**Your goal**.
Only the text should be kept: print every entry below exactly and leave each image out.

*****

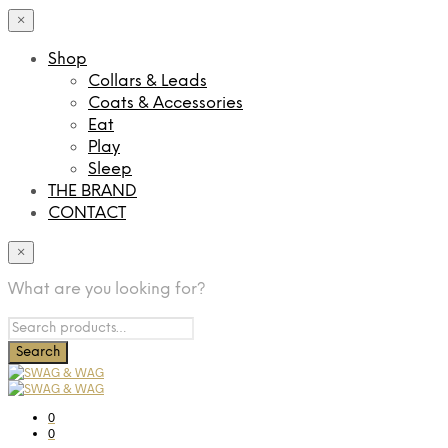
×
Shop
Collars & Leads
Coats & Accessories
Eat
Play
Sleep
THE BRAND
CONTACT
×
What are you looking for?
0
0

*****

**Answer for the task**.
×
Shop
Collars & Leads
Coats & Accessories
Eat
Play
Sleep
THE BRAND
CONTACT
×
What are you looking for?
0
0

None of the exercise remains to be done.